Prompt — Please copy every line of text in the records below without any changes, leaving out the pictures.

Entries shown —
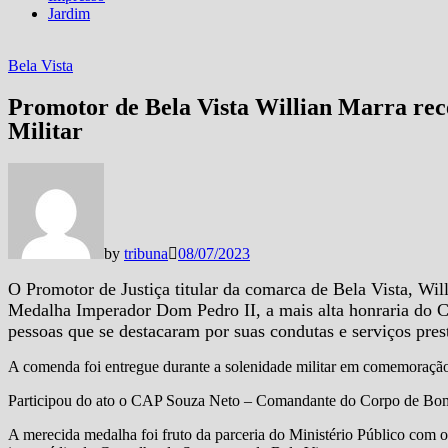
Jardim
Bela Vista
Promotor de Bela Vista Willian Marra r
Militar
by
tribuna
08/07/2023
O Promotor de Justiça titular da comarca de Bela Vista, Willi
Medalha Imperador Dom Pedro II, a mais alta honraria do C
pessoas que se destacaram por suas condutas e serviços pre
A comenda foi entregue durante a solenidade militar em comemoração
Participou do ato o CAP Souza Neto – Comandante do Corpo de Bomb
A merecida medalha foi fruto da parceria do Ministério Público com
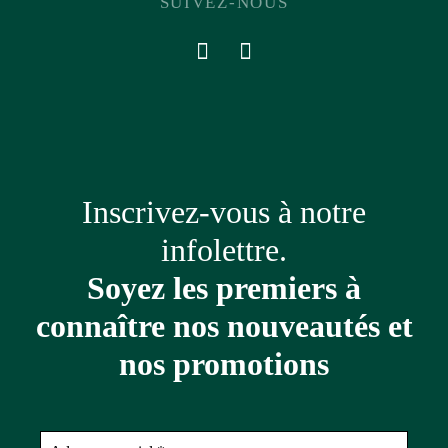
SUIVEZ-NOUS
Inscrivez-vous à notre
infolettre.
Soyez les premiers à
connaître nos nouveautés et
nos promotions
Adresse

Result of the task —
Jardim
Bela Vista
Promotor de Bela Vista Willian Marra r
Militar
by
tribuna
08/07/2023
O Promotor de Justiça titular da comarca de Bela Vista, Willi
Medalha Imperador Dom Pedro II, a mais alta honraria do C
pessoas que se destacaram por suas condutas e serviços pre
A comenda foi entregue durante a solenidade militar em comemoração
Participou do ato o CAP Souza Neto – Comandante do Corpo de Bomb
A merecida medalha foi fruto da parceria do Ministério Público com
SUIVEZ-NOUS
Inscrivez-vous à notre
infolettre.
Soyez les premiers à
connaître nos nouveautés et
nos promotions
Adresse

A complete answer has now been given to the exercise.